■ EXCERPTED DATA ■

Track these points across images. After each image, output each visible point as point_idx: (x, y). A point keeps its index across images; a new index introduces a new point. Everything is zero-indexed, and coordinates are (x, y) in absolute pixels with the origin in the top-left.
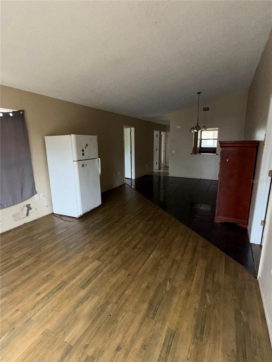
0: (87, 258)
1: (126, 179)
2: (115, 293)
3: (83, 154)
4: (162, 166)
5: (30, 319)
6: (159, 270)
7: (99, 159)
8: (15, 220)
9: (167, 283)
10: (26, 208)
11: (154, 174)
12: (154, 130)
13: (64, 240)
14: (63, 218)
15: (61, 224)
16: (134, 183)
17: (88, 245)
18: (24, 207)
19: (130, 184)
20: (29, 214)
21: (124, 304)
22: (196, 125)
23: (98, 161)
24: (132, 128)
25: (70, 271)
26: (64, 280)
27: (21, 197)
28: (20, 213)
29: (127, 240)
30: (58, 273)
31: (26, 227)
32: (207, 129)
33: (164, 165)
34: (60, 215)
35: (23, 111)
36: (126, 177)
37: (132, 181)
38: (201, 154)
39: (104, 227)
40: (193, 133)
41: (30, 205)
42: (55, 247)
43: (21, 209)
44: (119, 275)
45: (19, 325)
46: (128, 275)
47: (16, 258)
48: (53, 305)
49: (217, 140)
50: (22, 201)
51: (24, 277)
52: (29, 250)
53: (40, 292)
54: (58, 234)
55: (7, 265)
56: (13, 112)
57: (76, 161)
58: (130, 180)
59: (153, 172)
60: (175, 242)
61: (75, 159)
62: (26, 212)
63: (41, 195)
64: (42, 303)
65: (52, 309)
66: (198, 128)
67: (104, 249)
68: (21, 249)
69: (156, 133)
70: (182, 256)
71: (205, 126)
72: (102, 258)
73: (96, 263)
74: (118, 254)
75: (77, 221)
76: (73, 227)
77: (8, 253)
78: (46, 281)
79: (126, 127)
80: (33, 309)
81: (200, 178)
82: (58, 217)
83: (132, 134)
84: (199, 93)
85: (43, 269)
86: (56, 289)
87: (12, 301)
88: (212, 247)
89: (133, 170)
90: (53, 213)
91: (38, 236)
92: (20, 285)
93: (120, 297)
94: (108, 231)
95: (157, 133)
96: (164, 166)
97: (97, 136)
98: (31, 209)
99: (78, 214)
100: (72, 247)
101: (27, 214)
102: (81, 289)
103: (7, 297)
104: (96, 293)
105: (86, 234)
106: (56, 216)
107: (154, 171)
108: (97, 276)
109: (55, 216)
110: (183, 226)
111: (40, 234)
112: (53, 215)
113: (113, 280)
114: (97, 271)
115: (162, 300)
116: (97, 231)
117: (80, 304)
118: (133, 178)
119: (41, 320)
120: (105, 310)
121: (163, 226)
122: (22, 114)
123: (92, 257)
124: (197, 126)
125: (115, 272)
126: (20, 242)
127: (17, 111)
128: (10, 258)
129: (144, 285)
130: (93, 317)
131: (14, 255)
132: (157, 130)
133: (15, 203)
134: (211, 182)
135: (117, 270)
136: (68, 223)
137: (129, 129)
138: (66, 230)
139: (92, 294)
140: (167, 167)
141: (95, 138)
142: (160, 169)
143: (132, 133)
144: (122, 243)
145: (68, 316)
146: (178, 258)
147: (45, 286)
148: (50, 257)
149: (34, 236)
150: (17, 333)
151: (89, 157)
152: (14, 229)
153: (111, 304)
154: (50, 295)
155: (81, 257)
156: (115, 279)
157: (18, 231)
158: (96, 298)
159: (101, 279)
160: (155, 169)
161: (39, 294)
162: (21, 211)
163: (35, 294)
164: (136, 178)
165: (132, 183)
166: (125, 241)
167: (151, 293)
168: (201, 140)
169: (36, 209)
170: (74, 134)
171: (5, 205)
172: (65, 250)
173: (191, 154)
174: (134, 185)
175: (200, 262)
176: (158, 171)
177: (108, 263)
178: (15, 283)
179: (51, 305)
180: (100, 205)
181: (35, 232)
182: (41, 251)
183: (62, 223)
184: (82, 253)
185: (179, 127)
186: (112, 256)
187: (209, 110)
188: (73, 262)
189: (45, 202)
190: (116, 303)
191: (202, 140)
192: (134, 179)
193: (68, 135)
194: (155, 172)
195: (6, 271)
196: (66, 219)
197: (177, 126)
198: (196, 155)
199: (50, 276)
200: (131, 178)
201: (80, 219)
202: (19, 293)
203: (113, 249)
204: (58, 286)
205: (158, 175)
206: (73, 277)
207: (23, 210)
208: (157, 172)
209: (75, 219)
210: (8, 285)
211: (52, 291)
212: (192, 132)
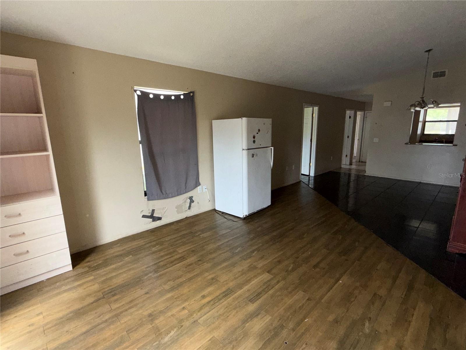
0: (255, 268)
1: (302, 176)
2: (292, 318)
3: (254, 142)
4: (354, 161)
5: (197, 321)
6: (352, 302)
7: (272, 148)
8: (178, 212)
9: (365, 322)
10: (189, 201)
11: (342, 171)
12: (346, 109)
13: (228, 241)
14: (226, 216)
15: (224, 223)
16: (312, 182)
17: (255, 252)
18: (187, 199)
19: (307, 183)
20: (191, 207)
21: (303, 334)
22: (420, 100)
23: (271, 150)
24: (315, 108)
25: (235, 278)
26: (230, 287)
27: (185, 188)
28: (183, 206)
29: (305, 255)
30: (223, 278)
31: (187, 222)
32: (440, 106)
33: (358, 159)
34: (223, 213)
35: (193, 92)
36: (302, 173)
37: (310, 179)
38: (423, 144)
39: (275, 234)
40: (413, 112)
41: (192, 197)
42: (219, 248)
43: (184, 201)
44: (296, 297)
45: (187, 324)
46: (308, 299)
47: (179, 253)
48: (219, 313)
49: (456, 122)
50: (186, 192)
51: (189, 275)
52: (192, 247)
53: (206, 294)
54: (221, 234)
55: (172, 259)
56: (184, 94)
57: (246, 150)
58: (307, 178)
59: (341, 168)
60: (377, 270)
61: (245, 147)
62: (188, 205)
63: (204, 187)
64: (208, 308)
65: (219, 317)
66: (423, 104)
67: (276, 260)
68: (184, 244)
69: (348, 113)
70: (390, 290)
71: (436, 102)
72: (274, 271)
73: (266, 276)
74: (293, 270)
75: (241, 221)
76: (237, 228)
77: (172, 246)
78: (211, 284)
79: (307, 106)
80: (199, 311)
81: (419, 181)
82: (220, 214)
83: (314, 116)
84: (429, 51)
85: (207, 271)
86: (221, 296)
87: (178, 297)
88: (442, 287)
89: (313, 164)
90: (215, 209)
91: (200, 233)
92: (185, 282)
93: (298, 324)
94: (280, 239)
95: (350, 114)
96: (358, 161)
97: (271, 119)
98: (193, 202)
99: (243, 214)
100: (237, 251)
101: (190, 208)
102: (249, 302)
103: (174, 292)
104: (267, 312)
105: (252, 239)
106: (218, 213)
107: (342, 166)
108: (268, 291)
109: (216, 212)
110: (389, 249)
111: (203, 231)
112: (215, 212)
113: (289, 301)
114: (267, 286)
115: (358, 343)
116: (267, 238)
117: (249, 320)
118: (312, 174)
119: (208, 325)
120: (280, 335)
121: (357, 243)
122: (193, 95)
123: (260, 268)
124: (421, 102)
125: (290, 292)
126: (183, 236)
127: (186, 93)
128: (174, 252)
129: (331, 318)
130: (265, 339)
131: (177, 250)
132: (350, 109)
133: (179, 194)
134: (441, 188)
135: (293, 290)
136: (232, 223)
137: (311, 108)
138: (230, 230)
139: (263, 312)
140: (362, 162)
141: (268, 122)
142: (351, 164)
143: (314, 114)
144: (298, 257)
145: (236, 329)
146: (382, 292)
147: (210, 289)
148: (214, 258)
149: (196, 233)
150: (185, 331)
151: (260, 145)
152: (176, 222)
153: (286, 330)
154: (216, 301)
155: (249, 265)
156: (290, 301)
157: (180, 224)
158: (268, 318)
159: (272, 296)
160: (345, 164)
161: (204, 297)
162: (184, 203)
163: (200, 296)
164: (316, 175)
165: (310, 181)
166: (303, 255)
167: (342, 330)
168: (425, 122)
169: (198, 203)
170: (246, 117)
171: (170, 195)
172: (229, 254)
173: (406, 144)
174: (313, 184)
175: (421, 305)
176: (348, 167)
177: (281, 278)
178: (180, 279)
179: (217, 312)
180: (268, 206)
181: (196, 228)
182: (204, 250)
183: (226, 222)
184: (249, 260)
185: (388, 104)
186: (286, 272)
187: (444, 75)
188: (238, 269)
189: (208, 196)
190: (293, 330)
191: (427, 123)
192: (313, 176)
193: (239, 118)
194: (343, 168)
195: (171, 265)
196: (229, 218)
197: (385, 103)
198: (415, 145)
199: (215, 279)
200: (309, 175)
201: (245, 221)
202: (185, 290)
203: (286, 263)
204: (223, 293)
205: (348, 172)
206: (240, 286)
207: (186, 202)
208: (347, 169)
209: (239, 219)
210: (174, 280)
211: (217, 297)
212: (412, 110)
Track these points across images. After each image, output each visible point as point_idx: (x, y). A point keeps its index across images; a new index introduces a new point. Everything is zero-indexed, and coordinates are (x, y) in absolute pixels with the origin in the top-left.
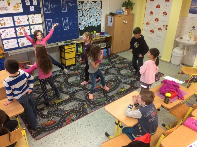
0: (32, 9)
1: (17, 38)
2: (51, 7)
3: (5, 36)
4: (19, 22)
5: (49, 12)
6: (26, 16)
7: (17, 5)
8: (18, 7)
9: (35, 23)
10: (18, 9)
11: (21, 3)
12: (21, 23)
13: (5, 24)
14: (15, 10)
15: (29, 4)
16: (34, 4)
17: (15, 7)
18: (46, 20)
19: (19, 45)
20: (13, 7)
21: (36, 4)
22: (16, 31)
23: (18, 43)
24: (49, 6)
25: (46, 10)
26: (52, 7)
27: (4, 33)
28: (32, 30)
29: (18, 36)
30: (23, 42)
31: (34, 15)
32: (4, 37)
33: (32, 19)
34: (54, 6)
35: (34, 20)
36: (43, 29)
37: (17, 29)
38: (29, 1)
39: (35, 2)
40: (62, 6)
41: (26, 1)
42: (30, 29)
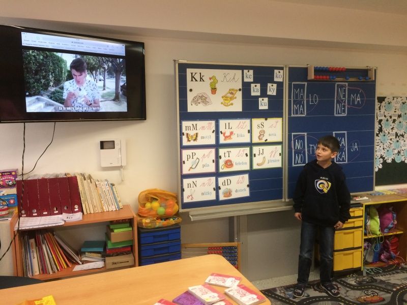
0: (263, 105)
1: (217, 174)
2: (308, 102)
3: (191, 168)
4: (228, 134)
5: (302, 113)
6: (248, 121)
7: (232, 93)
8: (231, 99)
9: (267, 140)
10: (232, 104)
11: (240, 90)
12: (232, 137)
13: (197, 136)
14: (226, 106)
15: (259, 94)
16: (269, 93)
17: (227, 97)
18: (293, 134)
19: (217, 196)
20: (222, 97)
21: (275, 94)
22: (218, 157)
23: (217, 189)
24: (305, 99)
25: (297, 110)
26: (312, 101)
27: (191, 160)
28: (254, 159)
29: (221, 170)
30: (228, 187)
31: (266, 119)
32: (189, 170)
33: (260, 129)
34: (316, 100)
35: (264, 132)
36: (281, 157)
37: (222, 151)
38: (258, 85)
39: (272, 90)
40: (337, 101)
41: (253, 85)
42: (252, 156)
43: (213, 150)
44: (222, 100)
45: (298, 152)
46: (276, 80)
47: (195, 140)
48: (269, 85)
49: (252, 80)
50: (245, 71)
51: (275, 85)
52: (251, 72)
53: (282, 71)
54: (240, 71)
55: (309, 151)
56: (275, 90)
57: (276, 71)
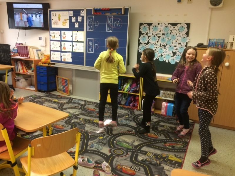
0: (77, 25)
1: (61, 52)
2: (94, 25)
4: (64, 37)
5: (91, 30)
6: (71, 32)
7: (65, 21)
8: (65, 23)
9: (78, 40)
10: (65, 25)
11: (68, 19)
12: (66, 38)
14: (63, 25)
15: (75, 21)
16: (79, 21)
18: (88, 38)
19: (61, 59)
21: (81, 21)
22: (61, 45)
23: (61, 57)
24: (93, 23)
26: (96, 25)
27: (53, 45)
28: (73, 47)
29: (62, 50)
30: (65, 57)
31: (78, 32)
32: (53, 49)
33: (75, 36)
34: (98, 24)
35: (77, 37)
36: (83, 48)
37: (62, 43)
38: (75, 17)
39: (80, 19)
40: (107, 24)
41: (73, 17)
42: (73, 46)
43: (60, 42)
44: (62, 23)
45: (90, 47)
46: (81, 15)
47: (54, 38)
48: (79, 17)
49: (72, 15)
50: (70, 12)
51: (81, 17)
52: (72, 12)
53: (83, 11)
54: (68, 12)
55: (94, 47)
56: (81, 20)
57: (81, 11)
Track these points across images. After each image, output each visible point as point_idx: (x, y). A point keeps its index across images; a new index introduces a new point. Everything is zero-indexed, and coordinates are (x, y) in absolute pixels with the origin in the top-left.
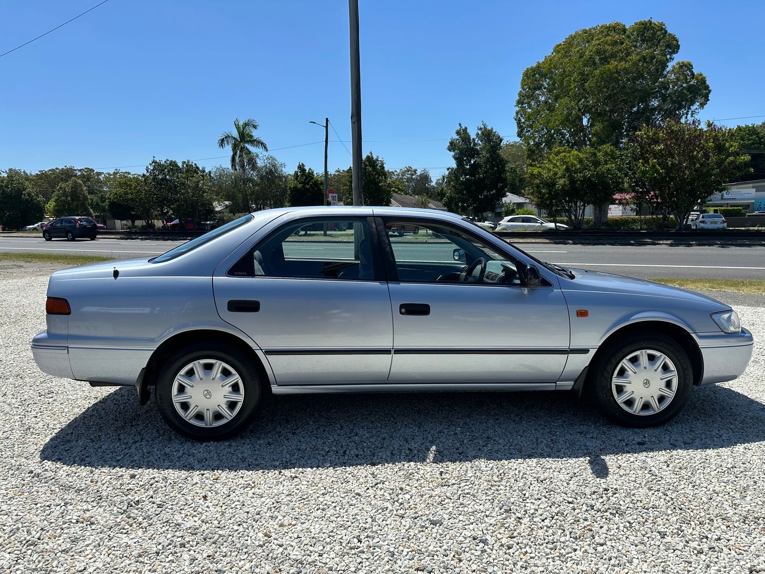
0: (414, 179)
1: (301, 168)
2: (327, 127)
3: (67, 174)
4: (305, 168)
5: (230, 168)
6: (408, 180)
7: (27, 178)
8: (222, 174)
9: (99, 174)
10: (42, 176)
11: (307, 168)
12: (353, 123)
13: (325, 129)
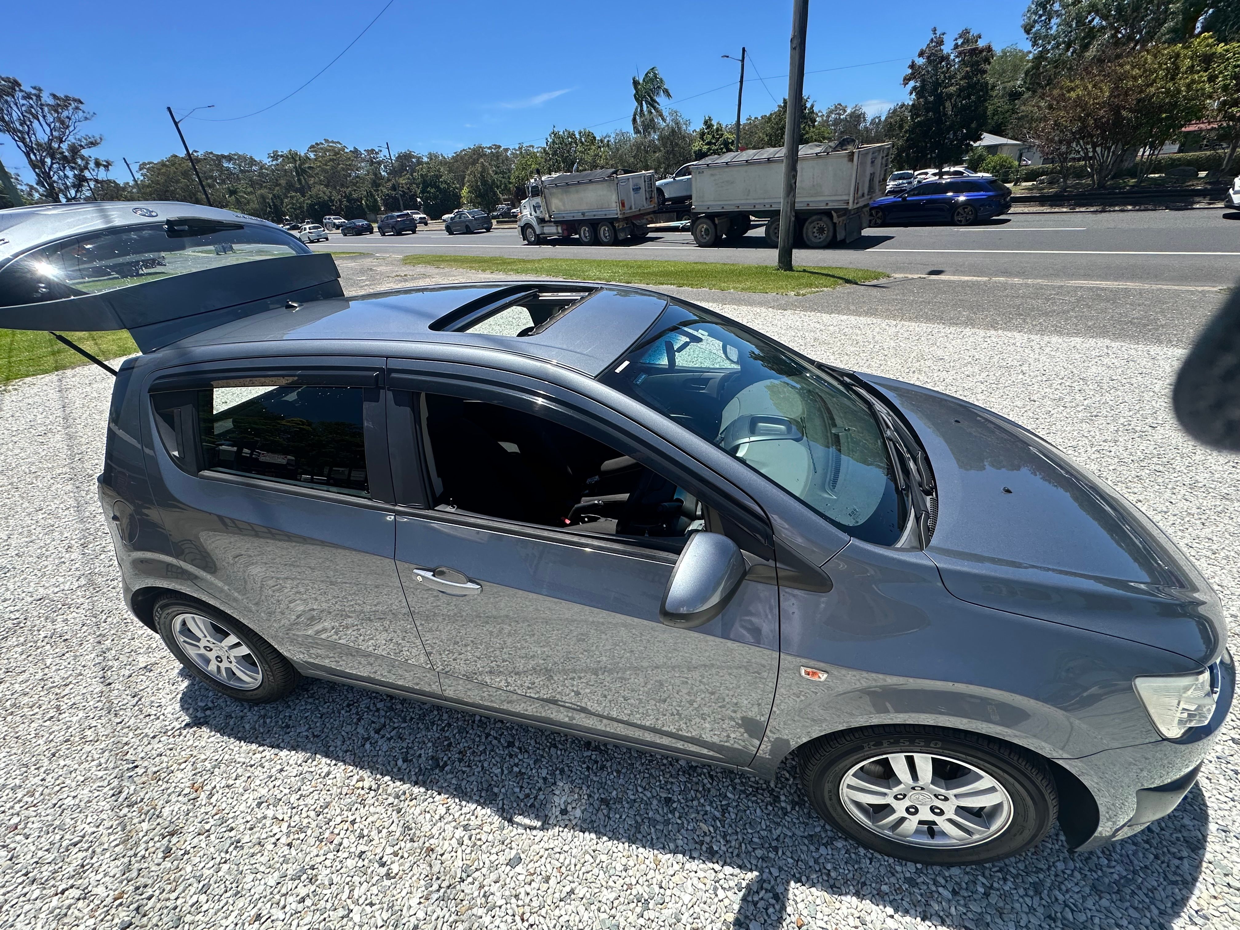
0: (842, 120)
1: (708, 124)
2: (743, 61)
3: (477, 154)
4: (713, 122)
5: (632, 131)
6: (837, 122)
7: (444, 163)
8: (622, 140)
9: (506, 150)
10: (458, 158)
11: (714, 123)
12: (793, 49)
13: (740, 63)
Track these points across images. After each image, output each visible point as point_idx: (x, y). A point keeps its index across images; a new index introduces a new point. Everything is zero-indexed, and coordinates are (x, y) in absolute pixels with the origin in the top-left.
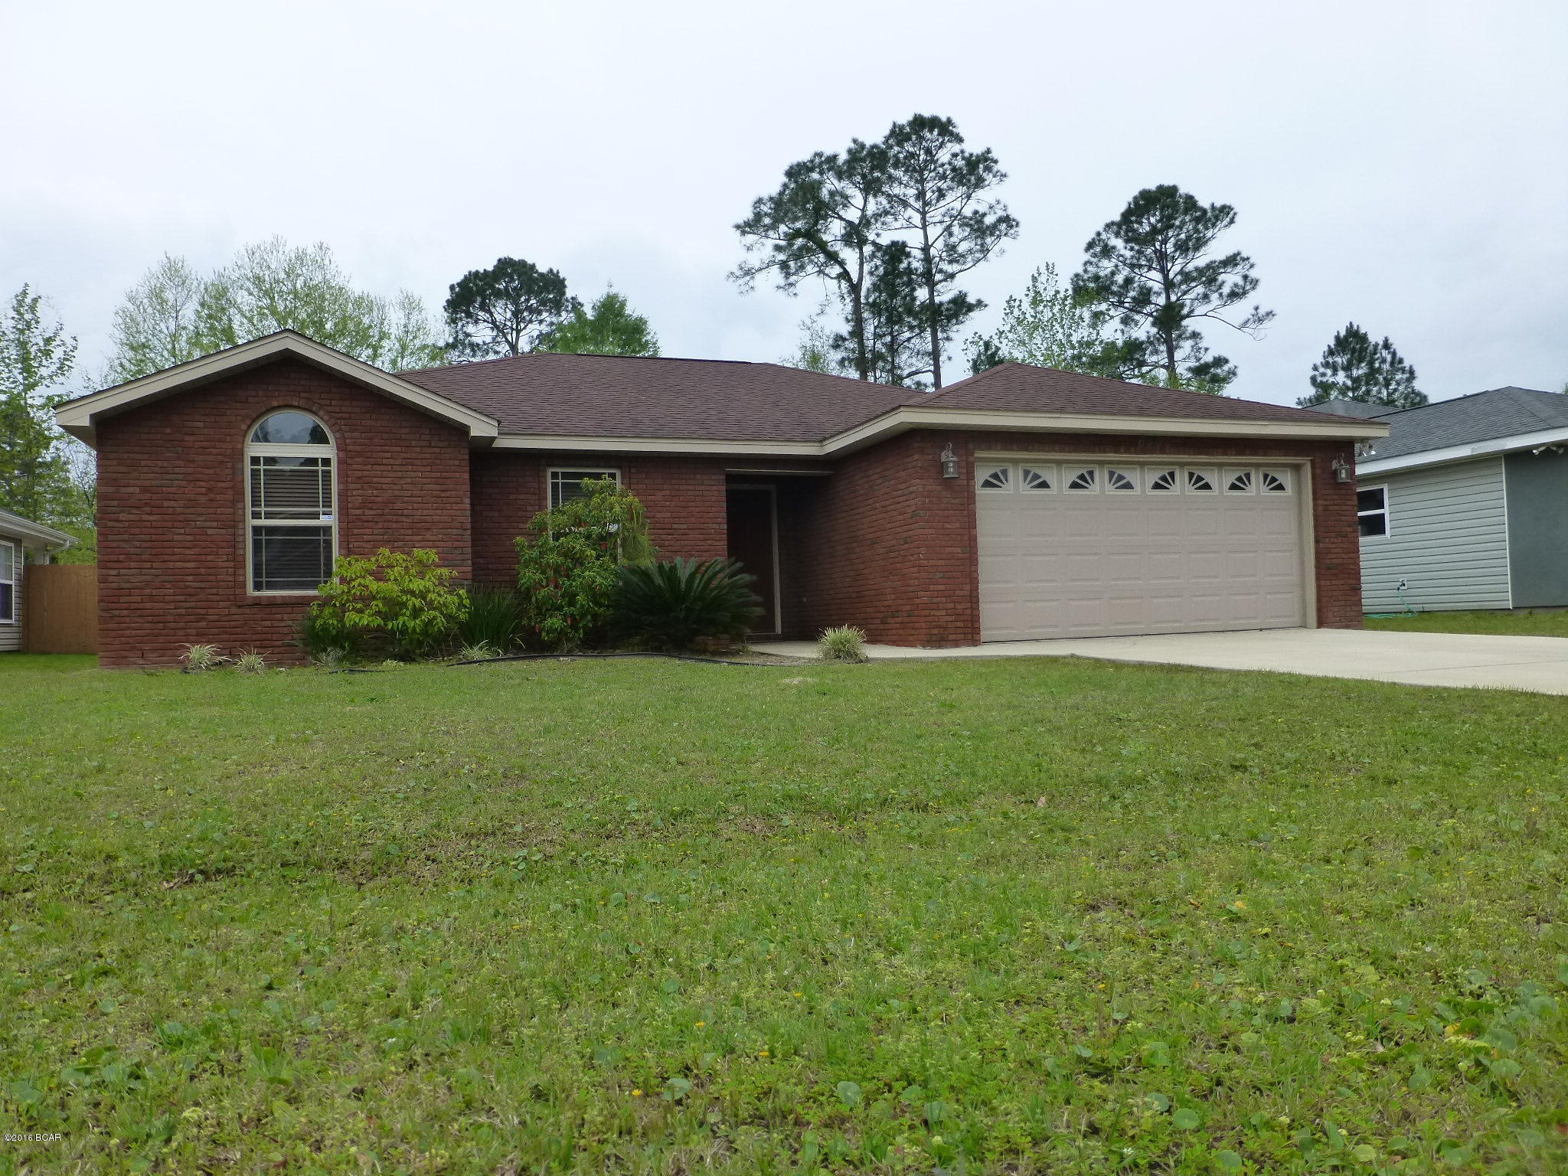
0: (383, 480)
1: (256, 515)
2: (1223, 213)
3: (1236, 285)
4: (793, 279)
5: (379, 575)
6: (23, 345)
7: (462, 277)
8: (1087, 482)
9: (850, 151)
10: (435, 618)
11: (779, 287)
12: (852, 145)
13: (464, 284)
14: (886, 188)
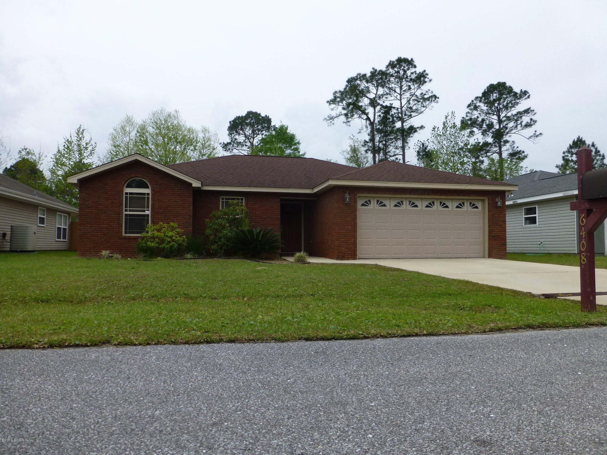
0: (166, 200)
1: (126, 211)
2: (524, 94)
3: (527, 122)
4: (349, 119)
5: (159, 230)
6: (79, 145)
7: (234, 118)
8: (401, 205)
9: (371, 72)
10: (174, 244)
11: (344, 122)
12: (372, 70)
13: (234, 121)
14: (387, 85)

■ EXERCISE DIRECTIONS ■
Set down only the lines above that fall between the line holding "67: (104, 249)" and the line holding "103: (7, 297)", inclusive, keeping each exact.

■ RESPONSE TO THE EXERCISE ■
67: (104, 249)
68: (21, 249)
69: (156, 133)
70: (182, 256)
71: (205, 126)
72: (102, 258)
73: (96, 263)
74: (118, 254)
75: (77, 221)
76: (73, 227)
77: (8, 253)
78: (46, 281)
79: (126, 127)
80: (33, 309)
81: (200, 178)
82: (58, 217)
83: (132, 134)
84: (199, 93)
85: (43, 269)
86: (56, 289)
87: (12, 301)
88: (212, 247)
89: (133, 170)
90: (53, 213)
91: (38, 236)
92: (20, 285)
93: (120, 297)
94: (108, 231)
95: (157, 133)
96: (164, 166)
97: (97, 136)
98: (31, 209)
99: (78, 214)
100: (72, 247)
101: (27, 214)
102: (81, 289)
103: (7, 297)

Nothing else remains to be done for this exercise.